• **Source material**

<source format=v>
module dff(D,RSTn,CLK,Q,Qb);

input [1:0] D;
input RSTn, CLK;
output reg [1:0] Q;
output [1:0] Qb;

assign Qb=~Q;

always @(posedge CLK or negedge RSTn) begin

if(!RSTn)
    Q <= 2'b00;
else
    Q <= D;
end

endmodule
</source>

...

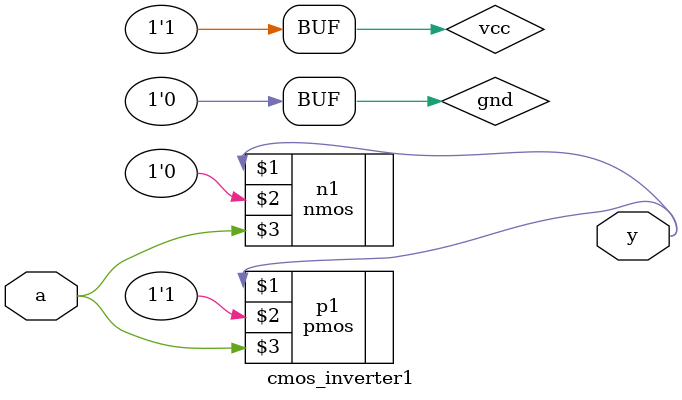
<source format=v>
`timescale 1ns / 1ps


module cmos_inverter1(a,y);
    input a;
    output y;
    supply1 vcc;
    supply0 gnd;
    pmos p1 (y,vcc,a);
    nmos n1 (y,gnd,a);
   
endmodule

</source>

==

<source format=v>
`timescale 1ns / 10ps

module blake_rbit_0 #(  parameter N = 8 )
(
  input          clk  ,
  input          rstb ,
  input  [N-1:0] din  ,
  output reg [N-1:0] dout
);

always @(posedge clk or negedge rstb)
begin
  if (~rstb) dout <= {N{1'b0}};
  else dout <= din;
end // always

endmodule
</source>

• **Task brief**
Find each line in the records holding the string "RSTn" and show it.

• **Response to the exercise**
module dff(D,RSTn,CLK,Q,Qb);
input RSTn, CLK;
always @(posedge CLK or negedge RSTn) begin
if(!RSTn)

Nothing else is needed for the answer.